What is expected:
Copy out each line featuring the string "linejoin" from the entries beneath.

Records supplied:

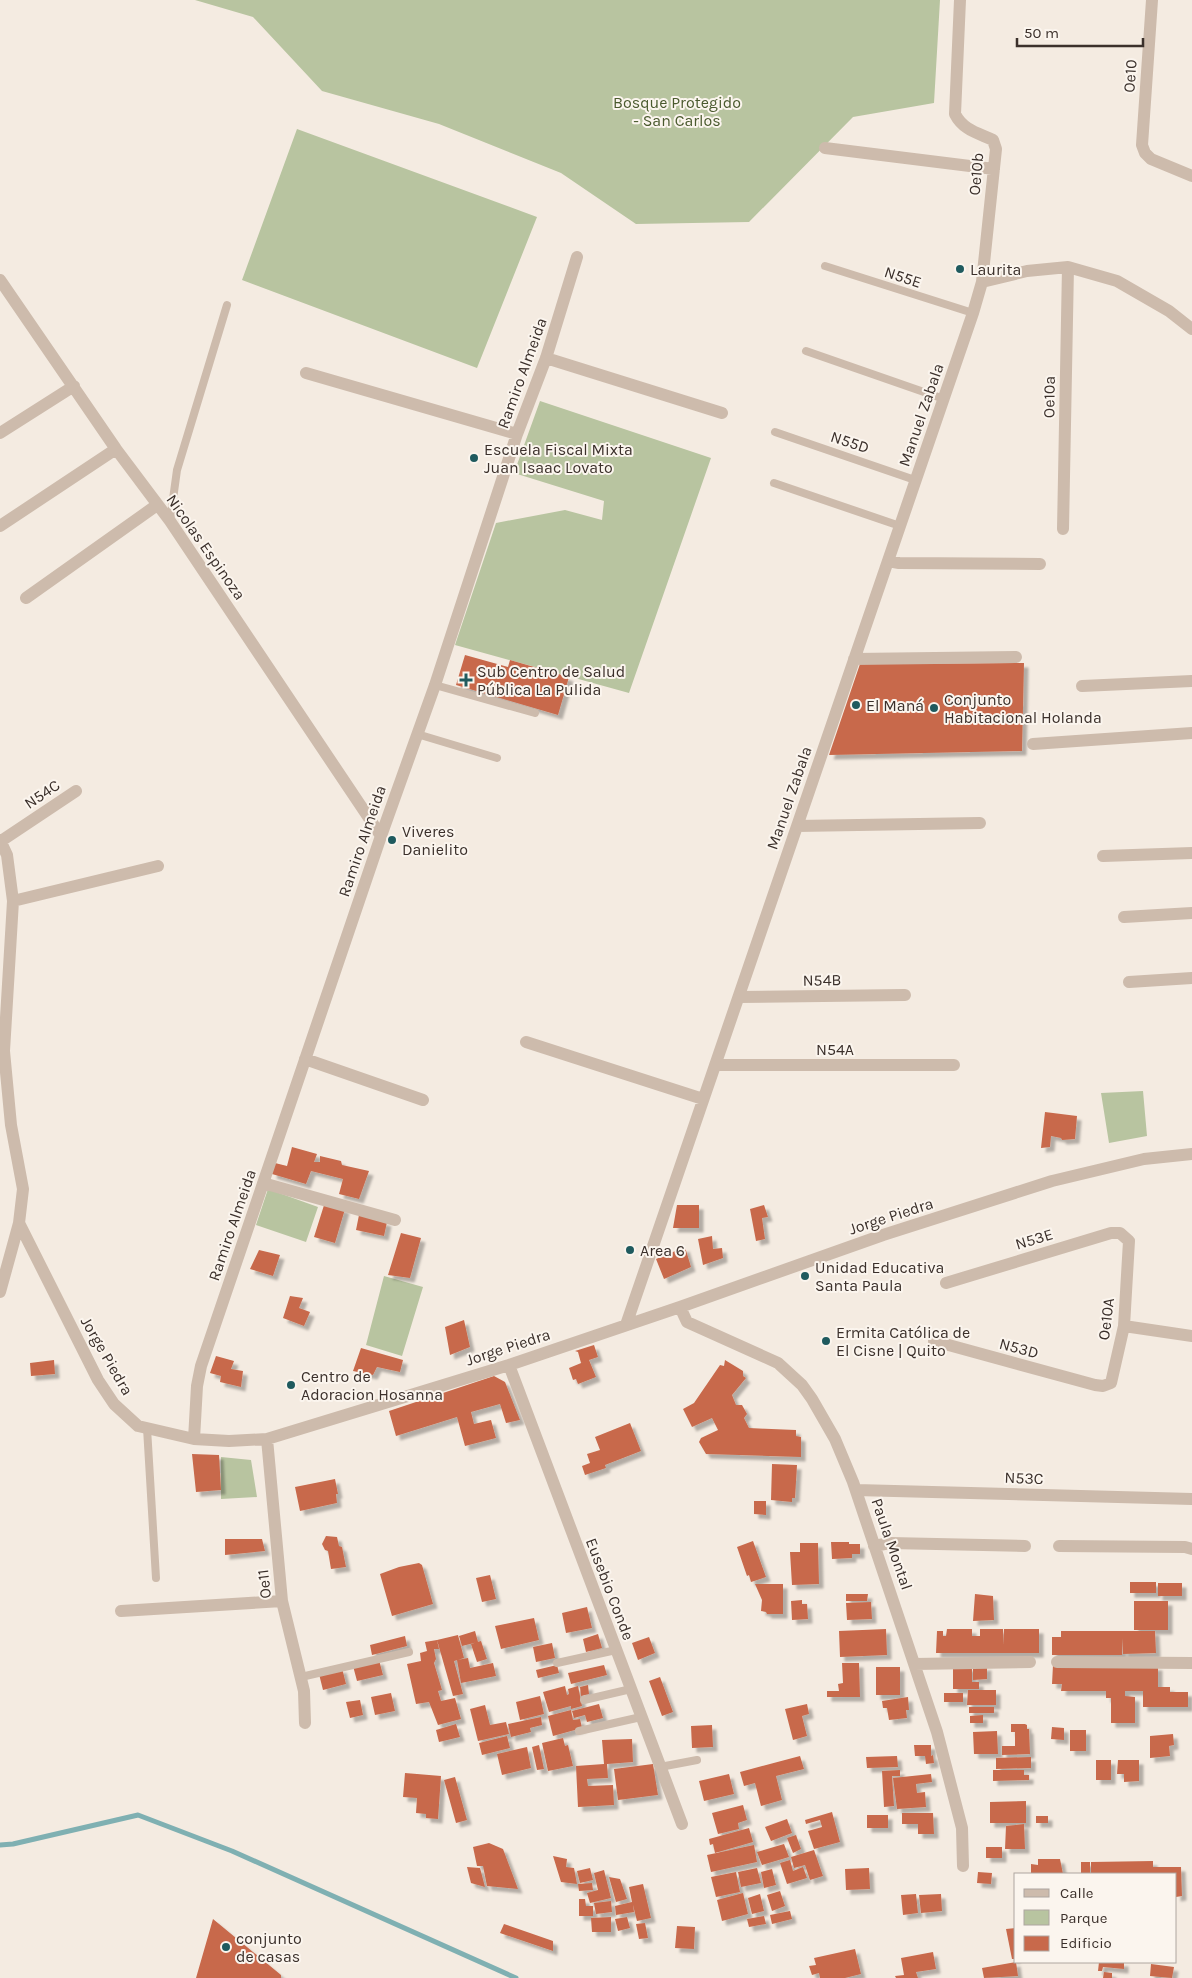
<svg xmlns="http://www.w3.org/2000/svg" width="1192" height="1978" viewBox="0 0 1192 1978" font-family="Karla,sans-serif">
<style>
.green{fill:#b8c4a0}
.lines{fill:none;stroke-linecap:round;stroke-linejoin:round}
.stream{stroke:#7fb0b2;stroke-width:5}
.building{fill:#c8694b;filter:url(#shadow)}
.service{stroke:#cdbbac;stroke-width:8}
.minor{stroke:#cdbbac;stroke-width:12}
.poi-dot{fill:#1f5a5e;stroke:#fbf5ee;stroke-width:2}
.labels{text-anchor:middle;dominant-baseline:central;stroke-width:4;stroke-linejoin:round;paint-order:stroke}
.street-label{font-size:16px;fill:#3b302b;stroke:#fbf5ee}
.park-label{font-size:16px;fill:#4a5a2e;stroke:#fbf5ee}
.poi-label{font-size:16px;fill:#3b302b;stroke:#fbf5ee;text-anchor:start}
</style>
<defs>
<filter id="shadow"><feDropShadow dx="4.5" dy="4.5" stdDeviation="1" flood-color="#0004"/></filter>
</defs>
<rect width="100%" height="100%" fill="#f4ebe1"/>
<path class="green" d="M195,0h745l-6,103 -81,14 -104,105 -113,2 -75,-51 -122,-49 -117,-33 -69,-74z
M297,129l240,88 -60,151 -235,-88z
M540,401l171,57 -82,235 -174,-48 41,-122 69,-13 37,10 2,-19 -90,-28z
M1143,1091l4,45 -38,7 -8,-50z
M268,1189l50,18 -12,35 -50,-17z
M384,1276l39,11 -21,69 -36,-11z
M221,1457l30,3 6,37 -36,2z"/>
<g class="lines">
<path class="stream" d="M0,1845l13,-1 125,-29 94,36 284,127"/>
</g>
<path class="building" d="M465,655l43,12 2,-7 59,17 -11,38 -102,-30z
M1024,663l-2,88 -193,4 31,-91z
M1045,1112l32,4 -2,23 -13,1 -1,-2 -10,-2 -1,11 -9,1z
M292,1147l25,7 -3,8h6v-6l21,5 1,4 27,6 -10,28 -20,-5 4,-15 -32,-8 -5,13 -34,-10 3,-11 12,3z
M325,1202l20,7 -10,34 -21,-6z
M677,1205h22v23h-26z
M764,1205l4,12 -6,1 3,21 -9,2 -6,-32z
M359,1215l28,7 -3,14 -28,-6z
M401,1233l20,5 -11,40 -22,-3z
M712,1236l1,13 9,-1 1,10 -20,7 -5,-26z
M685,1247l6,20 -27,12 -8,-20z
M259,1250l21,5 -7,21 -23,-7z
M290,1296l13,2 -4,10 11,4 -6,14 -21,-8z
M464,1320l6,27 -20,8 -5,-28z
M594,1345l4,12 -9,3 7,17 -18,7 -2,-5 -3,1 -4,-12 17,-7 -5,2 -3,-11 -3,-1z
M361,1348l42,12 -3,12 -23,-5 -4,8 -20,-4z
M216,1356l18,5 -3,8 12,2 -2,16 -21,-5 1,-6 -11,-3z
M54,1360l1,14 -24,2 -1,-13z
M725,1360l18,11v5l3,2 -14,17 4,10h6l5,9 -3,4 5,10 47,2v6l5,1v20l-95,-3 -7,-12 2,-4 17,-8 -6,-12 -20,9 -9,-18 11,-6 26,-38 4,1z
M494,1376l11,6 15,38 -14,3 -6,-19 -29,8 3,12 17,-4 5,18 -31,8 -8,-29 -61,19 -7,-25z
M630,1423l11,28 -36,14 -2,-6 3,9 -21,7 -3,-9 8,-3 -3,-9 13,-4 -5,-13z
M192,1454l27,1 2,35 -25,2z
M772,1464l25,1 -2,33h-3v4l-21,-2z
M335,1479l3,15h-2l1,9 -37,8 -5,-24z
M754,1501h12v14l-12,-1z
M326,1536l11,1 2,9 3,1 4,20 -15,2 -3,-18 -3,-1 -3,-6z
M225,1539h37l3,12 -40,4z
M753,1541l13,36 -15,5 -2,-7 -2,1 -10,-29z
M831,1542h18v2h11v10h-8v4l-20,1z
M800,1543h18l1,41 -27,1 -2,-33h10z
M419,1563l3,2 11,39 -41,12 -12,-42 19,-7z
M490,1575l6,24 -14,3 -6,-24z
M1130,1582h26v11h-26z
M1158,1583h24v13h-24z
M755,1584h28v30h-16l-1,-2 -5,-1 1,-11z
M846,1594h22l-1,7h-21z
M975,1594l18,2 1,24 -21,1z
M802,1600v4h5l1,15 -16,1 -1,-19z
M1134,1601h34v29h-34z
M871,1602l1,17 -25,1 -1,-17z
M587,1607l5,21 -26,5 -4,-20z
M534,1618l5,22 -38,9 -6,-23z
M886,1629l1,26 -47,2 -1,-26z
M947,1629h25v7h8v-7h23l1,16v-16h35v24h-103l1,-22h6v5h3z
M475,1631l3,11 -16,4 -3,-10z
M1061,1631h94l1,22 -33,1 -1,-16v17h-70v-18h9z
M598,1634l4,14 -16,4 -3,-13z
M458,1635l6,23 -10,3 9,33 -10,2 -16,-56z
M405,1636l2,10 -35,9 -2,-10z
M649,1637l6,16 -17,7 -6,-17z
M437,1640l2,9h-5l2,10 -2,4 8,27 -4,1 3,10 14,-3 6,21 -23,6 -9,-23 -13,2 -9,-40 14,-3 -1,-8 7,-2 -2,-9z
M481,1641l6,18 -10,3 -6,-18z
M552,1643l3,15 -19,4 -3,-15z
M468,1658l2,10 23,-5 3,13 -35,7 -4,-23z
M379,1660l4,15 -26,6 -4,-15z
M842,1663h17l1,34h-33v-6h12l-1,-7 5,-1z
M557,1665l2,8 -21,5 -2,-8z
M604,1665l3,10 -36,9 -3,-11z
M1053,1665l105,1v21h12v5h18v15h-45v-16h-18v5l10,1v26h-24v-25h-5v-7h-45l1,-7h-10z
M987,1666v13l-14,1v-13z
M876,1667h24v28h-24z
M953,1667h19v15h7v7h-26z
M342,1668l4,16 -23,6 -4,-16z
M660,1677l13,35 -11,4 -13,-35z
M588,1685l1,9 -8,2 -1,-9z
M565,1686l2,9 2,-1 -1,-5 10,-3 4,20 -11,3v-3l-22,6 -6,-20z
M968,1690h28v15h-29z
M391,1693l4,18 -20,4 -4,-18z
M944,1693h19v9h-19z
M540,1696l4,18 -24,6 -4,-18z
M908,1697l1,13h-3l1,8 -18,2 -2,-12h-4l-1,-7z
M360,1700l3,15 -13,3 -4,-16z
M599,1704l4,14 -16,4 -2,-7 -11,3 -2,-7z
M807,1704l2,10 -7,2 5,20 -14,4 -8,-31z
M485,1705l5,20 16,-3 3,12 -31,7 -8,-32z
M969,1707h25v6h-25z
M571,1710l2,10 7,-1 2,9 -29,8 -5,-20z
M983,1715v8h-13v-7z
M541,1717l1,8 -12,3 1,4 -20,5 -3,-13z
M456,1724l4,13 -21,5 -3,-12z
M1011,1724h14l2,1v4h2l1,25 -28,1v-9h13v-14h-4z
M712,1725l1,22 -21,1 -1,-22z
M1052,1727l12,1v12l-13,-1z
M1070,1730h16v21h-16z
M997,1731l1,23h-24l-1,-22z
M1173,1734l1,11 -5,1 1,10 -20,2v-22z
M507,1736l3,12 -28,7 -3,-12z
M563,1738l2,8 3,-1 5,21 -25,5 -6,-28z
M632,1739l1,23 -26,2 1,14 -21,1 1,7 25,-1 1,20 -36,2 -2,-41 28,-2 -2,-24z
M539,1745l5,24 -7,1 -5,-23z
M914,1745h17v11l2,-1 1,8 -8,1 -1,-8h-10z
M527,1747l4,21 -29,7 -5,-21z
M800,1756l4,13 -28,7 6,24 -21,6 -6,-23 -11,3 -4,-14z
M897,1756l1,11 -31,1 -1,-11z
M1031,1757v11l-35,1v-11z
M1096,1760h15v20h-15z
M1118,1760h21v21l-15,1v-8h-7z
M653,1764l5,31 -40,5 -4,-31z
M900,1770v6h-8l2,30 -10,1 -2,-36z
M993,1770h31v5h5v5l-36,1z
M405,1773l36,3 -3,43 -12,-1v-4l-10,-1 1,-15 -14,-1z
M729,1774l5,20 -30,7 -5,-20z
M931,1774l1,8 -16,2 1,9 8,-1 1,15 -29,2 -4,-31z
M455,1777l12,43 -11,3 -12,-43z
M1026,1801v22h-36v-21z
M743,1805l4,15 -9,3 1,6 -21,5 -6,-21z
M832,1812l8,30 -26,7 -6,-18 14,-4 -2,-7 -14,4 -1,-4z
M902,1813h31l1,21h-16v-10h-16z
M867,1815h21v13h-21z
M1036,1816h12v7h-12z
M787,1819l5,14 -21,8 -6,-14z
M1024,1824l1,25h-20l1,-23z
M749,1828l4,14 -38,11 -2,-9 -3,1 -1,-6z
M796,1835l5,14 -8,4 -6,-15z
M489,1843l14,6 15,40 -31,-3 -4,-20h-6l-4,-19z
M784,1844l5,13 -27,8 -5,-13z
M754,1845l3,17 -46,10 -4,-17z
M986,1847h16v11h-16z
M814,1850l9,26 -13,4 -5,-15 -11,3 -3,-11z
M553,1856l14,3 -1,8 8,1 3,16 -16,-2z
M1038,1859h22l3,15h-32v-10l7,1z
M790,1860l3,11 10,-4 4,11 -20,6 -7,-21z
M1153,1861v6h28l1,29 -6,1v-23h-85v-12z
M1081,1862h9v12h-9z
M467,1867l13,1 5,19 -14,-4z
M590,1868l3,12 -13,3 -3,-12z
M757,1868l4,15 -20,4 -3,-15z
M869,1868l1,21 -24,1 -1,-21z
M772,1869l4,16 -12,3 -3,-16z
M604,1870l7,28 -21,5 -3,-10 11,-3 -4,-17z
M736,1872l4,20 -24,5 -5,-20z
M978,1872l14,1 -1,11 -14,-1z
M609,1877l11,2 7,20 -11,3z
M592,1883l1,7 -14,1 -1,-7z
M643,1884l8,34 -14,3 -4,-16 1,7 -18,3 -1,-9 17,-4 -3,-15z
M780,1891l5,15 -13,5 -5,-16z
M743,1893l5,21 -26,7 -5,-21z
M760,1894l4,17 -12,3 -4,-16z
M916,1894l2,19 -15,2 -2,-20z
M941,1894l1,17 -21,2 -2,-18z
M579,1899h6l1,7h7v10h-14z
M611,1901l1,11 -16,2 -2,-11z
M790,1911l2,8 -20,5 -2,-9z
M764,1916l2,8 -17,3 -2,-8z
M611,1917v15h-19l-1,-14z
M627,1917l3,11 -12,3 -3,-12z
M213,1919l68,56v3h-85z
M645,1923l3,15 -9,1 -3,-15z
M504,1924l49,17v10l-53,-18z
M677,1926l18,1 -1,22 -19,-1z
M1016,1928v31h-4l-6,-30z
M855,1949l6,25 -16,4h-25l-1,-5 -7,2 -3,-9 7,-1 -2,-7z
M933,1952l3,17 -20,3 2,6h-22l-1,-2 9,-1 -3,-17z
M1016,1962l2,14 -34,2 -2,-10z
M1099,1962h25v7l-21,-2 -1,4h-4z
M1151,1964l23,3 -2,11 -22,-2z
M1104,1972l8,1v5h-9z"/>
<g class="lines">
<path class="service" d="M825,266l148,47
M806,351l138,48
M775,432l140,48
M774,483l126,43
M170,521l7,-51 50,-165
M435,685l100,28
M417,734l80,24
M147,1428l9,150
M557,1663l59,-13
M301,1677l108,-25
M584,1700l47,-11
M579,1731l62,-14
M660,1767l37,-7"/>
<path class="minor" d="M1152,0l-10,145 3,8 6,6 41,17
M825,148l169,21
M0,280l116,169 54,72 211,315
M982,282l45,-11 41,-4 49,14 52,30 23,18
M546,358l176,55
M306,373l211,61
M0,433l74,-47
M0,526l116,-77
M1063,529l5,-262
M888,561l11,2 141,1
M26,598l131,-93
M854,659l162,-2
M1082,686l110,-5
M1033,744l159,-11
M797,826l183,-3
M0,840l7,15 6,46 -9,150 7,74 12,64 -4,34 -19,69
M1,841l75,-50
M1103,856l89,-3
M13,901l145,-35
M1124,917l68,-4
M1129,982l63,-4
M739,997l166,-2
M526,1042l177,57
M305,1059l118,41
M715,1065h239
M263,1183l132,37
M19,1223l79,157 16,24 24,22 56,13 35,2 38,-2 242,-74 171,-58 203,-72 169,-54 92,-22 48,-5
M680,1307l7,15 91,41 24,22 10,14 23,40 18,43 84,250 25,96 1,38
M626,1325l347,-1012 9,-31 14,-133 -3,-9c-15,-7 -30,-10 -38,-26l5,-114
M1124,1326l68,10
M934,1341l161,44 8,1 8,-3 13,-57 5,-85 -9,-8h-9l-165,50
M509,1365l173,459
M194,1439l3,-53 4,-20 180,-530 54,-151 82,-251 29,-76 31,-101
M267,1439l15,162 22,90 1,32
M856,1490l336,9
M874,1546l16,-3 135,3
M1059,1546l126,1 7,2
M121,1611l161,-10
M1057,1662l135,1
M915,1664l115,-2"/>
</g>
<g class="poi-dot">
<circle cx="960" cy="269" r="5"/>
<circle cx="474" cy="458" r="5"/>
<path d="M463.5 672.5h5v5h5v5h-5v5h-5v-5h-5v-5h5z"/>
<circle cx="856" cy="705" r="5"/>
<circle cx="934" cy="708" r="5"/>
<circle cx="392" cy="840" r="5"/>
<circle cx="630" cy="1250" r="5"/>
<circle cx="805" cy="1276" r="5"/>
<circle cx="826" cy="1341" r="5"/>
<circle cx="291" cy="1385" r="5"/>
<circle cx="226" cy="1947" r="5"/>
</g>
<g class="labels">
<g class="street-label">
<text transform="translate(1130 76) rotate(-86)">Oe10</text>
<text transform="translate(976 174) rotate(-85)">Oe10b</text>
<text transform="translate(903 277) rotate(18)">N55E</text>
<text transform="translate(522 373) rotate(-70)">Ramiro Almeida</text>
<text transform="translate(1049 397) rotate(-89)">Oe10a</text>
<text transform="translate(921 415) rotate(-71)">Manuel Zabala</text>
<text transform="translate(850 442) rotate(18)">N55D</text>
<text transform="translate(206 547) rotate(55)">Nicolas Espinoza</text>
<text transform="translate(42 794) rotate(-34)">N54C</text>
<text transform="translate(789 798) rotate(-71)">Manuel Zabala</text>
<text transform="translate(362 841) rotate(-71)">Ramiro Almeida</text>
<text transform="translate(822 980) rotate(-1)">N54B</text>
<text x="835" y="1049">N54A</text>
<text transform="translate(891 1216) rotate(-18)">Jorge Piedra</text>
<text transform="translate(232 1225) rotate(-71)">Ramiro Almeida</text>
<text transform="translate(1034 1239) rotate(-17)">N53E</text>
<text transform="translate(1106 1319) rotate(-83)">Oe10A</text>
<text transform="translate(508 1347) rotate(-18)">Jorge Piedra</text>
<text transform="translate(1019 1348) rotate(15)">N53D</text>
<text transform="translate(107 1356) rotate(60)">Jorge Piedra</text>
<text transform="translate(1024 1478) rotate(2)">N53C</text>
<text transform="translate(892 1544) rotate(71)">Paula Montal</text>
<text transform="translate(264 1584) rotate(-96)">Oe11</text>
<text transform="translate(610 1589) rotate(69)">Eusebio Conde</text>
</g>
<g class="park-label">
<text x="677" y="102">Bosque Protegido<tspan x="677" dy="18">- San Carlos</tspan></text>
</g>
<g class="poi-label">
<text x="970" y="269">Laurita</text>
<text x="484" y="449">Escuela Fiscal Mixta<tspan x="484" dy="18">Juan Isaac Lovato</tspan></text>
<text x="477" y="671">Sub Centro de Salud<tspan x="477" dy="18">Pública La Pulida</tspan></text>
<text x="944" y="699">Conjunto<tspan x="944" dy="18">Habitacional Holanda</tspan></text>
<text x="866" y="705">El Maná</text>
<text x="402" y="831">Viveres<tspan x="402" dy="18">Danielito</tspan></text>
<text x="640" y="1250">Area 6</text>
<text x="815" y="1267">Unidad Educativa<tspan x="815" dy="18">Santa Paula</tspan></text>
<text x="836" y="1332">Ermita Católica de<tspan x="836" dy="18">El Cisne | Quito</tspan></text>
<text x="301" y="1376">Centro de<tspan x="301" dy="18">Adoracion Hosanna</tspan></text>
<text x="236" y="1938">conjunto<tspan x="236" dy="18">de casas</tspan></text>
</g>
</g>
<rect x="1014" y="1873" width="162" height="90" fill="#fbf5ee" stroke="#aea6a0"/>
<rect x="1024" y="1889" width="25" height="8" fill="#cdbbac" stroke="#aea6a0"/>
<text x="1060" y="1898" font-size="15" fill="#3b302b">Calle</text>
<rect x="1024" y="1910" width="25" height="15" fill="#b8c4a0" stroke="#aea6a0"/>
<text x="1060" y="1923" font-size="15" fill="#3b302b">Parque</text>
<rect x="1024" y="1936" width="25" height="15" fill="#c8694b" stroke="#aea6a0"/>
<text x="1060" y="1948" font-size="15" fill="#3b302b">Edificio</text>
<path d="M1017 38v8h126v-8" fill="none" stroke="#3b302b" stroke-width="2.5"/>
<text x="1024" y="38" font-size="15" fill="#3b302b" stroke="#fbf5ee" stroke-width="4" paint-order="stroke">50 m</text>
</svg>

Exercise result:
.lines{fill:none;stroke-linecap:round;stroke-linejoin:round}
.labels{text-anchor:middle;dominant-baseline:central;stroke-width:4;stroke-linejoin:round;paint-order:stroke}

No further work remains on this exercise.